This booklet constitutes the refereed court cases of the 20 th Annual convention on studying concept, COLT 2007, held in San Diego, CA, united states in June 2007.

The forty-one revised complete papers offered including five articles on open difficulties and a couple of invited lectures have been conscientiously reviewed and chosen from a complete of ninety two submissions. The papers hide a variety of issues and are prepared in topical sections on unsupervised, semisupervised and lively studying, statistical studying concept, inductive inference, regularized studying, kernel equipment, SVM, on-line and reinforcement studying, studying algorithms and obstacles on studying, dimensionality relief, different methods, and open problems.

Ck of partition C are uniquely determined by matrix A. To this end, we view A as the adjacency matrix of a graph G with nodes x1 , x2 , . . , xn , where nodes xp , xq are connected by an edge if and only if Ap,q = 0. Let K1 , K2 , . . , Kℓ be the connected components of G. Note that there is an edge between xp and xq only if p and q belong to the same cluster Stability of k-Means Clustering 29 in C. Thus, the connected components of G represent a reﬁnement of partition C. Consider a ﬁxed cluster Cj in C with center cj .

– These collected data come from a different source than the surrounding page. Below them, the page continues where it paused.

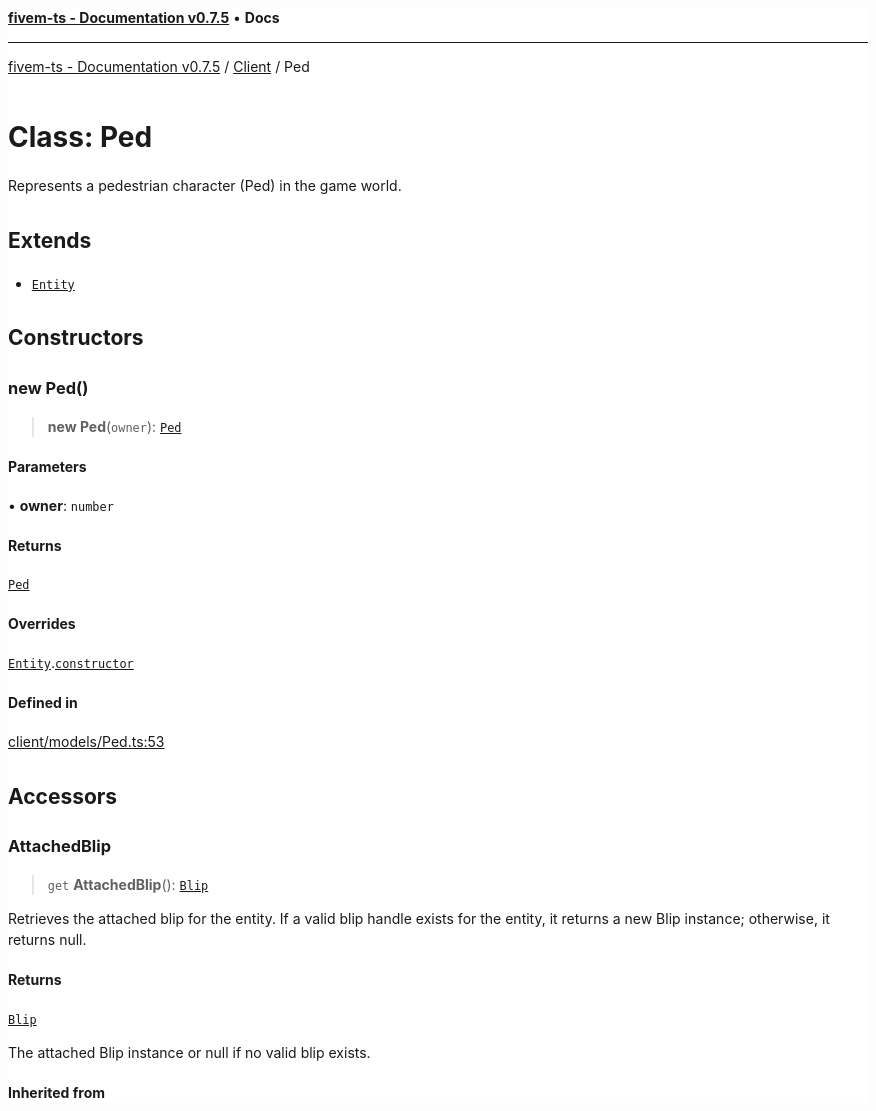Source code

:[**fivem-ts - Documentation v0.7.5**](../../../README.md) • **Docs**

***

[fivem-ts - Documentation v0.7.5](../../../README.md) / [Client](../README.md) / Ped

# Class: Ped

Represents a pedestrian character (Ped) in the game world.

## Extends

- [`Entity`](Entity.md)

## Constructors

### new Ped()

> **new Ped**(`owner`): [`Ped`](Ped.md)

#### Parameters

• **owner**: `number`

#### Returns

[`Ped`](Ped.md)

#### Overrides

[`Entity`](Entity.md).[`constructor`](Entity.md#constructors)

#### Defined in

[client/models/Ped.ts:53](https://github.com/Purpose-Dev/fivem-ts/blob/main/src/client/models/Ped.ts#L53)

## Accessors

### AttachedBlip

> `get` **AttachedBlip**(): [`Blip`](Blip.md)

Retrieves the attached blip for the entity.
If a valid blip handle exists for the entity, it returns a new Blip instance; otherwise, it returns null.

#### Returns

[`Blip`](Blip.md)

The attached Blip instance or null if no valid blip exists.

#### Inherited from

U. Simon Here, c1 , c2 , . . , ck are the optimal centers ci = and C1 , C2 , . . , Ck ⊆ F are the clusters of C. xs ∈Ci μs xs / xs ∈Ci μs , Proof. Straightforward but long calculation, starting with formula (2). See the extended version paper [1] available online. ⊓ ⊔ Lemma 7 (Weights of Clusters). Let C and D be two partitions of F . Consider the weights μ assigned to points in F . Then, either for every point in F the weight of its cluster in C is the same as the weight of its cluster in D.

The technical lemmas are stated formally, and some of them are proved in Section 5. Proofs of the rest of the lemmas can be found in the extended version [1] available online. Section 2 is devoted to setting the ground in terms of deﬁnitions notation and basic observations. 2 Definitions In the rest of the paper we use the following standard notation. We consider a data space X endowed with probability measure P . A ﬁnite multi-set S = {x1 , x2 , . . , xm } of X is called a sample. d from (X, P ).